Line by line, the data below should be set down unchanged, with images excluded.

:: INFORMATION PROVIDED ::

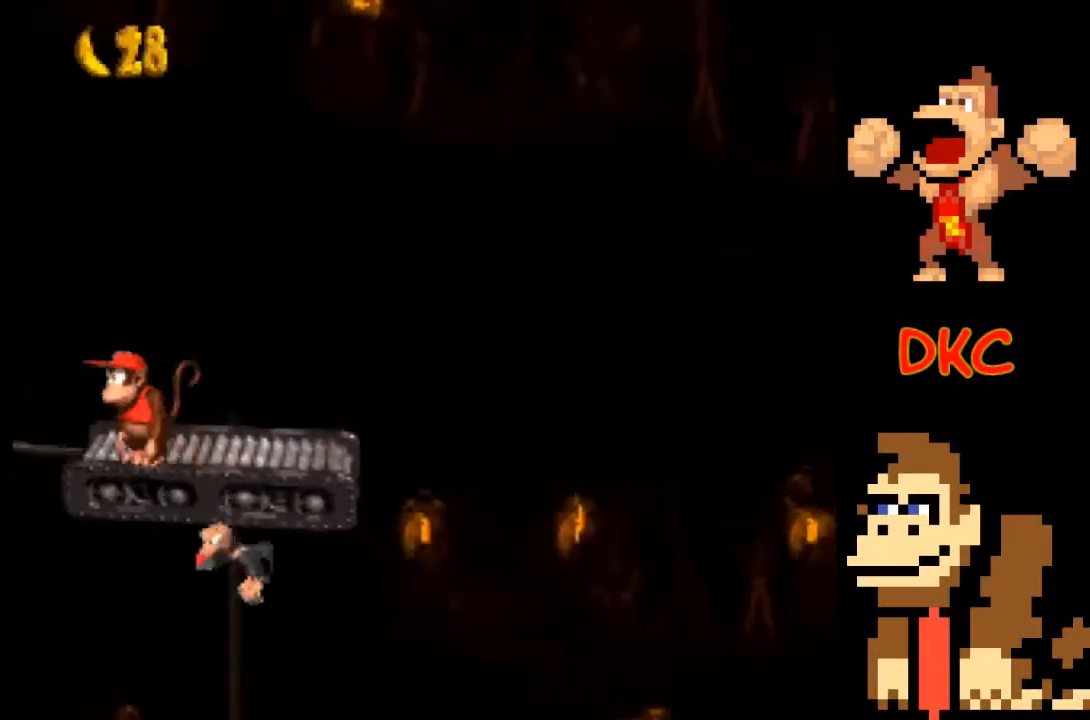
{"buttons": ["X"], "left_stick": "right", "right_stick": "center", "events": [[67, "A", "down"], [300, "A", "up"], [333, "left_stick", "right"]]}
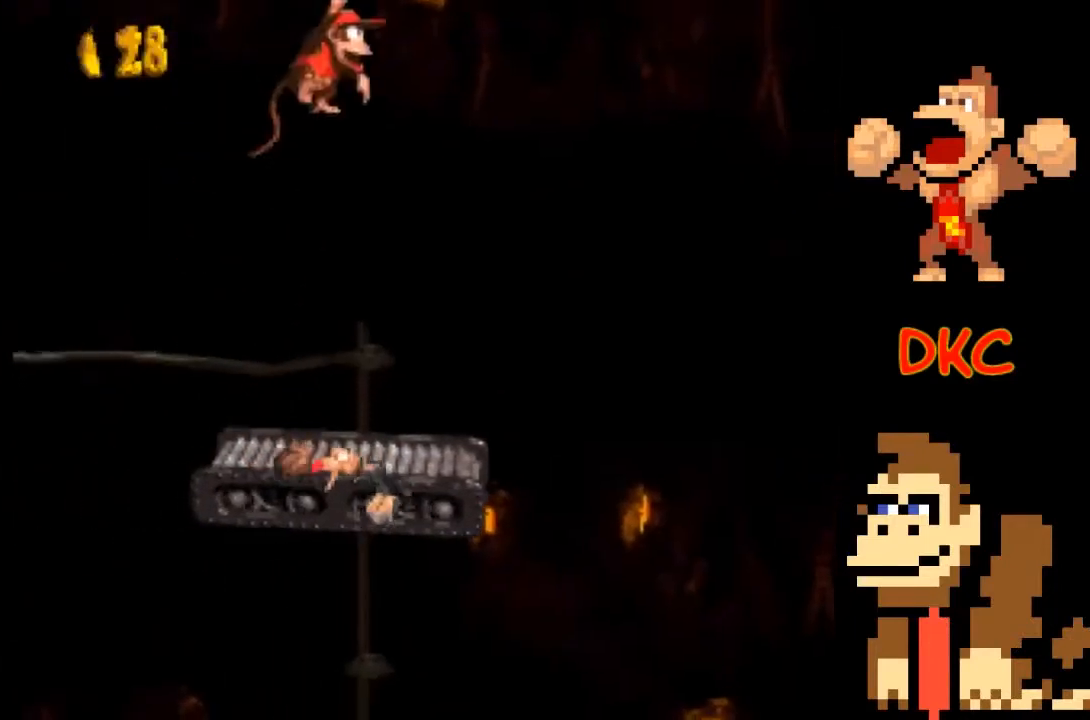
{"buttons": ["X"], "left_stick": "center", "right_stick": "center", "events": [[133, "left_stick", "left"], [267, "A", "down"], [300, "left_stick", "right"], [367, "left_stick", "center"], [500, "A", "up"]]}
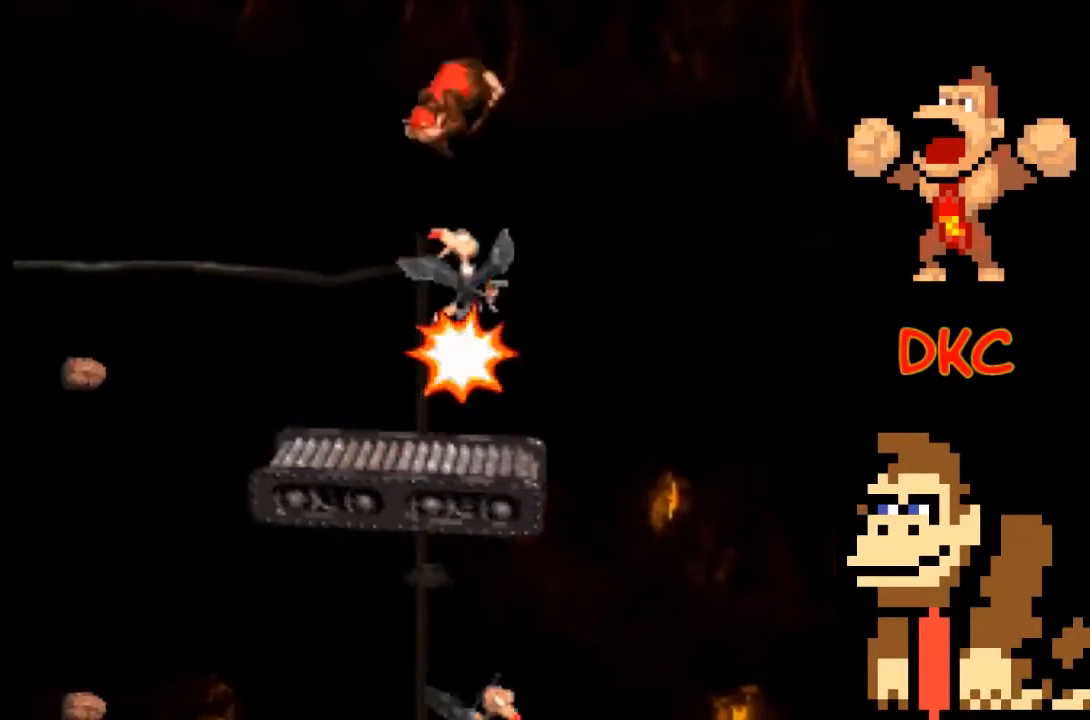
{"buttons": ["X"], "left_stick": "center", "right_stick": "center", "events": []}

:::

◆ WRITTEN ANSWER:
{"buttons": ["X"], "left_stick": "right", "right_stick": "center", "events": [[67, "A", "down"], [300, "A", "up"], [333, "left_stick", "right"]]}
{"buttons": ["X"], "left_stick": "center", "right_stick": "center", "events": [[133, "left_stick", "left"], [267, "A", "down"], [300, "left_stick", "right"], [367, "left_stick", "center"], [500, "A", "up"]]}
{"buttons": ["X"], "left_stick": "center", "right_stick": "center", "events": []}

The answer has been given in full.